━━━━━ Data supplied

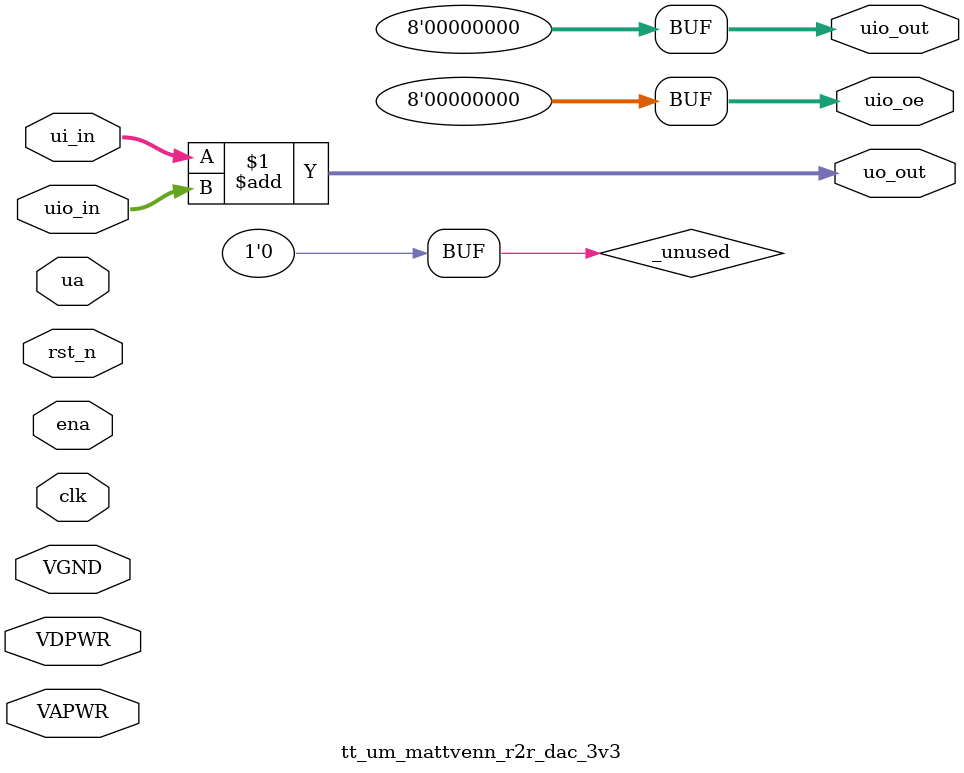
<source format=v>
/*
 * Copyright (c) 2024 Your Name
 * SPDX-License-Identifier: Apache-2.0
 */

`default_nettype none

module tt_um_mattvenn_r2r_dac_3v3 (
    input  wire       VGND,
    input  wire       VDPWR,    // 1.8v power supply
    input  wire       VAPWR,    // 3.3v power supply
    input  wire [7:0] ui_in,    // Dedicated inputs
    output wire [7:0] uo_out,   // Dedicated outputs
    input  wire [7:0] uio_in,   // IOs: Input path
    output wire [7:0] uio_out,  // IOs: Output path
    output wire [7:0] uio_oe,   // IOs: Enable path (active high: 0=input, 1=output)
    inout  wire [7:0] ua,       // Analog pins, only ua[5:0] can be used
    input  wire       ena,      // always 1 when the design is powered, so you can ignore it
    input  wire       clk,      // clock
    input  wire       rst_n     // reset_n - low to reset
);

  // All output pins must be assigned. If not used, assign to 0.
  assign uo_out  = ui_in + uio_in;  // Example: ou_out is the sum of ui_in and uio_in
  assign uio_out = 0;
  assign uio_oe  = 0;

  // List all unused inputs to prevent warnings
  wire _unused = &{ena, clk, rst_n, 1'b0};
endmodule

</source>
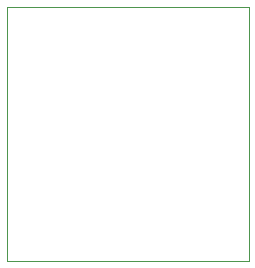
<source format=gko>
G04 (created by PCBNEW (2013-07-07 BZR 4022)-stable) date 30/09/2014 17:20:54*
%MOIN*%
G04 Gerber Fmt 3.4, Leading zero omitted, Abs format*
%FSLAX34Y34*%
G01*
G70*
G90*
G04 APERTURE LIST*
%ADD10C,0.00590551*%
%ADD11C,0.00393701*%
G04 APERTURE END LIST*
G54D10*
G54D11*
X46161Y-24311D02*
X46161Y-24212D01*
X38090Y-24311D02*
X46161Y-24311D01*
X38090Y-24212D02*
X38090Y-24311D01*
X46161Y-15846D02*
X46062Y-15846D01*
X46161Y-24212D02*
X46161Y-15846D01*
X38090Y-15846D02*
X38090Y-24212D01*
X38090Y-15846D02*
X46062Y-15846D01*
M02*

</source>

━━━━━━━━━━
━━━━━ Data supplied

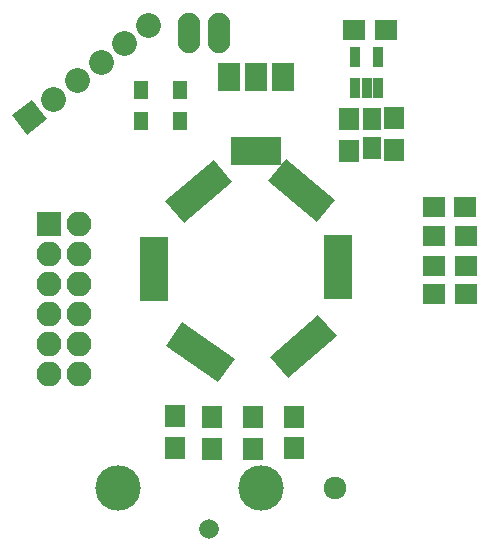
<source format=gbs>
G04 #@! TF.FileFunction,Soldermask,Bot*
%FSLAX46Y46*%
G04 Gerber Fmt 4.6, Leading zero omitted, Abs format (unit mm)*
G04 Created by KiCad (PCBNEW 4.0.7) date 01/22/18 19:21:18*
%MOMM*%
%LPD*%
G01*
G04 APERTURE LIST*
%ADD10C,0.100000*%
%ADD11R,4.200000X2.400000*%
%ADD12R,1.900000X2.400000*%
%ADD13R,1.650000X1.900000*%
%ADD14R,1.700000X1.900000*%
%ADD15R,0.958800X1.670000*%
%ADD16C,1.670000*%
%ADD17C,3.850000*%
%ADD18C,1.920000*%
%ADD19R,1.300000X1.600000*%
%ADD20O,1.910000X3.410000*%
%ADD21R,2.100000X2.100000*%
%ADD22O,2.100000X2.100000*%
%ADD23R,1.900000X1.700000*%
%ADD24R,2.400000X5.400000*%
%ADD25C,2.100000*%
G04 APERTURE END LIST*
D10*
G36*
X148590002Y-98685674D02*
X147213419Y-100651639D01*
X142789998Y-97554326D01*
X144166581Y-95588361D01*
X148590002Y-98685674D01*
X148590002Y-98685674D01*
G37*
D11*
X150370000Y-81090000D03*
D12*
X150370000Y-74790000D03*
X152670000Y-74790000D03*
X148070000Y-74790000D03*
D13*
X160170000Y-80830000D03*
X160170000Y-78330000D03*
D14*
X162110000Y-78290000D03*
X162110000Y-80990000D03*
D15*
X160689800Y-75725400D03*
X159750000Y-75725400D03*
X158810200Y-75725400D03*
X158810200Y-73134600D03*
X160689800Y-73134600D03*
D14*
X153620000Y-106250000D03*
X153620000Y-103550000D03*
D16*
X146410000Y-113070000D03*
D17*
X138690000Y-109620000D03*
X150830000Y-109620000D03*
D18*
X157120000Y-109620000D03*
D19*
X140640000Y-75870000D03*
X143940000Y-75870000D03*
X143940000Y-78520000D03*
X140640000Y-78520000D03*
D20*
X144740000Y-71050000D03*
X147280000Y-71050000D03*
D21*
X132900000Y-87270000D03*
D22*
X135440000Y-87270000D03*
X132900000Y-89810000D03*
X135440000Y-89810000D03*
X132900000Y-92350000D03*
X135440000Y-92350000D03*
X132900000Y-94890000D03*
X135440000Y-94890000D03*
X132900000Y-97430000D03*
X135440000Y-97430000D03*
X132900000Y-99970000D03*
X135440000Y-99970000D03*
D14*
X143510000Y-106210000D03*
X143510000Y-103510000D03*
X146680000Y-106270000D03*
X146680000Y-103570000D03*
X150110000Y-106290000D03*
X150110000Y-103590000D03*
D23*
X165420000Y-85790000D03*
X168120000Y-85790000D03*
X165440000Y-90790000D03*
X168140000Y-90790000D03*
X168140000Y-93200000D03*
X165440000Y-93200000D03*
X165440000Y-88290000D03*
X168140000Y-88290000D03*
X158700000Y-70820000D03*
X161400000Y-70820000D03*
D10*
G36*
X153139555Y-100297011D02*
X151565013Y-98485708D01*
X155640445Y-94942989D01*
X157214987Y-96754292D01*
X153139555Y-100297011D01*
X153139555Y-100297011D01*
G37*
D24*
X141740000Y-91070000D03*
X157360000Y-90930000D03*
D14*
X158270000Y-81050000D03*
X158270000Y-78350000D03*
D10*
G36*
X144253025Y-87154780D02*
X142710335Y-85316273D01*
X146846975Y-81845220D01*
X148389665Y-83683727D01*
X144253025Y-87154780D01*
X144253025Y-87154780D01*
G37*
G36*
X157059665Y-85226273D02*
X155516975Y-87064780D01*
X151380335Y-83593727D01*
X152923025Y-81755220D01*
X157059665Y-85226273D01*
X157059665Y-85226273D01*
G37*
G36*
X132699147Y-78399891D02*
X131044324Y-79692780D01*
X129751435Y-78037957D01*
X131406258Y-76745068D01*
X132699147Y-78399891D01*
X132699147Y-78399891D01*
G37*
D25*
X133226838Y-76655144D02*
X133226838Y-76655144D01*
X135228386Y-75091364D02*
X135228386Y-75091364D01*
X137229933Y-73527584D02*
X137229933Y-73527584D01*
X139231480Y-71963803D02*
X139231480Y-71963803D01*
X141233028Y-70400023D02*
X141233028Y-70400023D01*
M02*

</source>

━━━━━━━━━━

**Exercise directions**
Among the entries above, which lines include "assign"? List them all.

**Solution**
  // All output pins must be assigned. If not used, assign to 0.
  assign uo_out  = ui_in + uio_in;  // Example: ou_out is the sum of ui_in and uio_in
  assign uio_out = 0;
  assign uio_oe  = 0;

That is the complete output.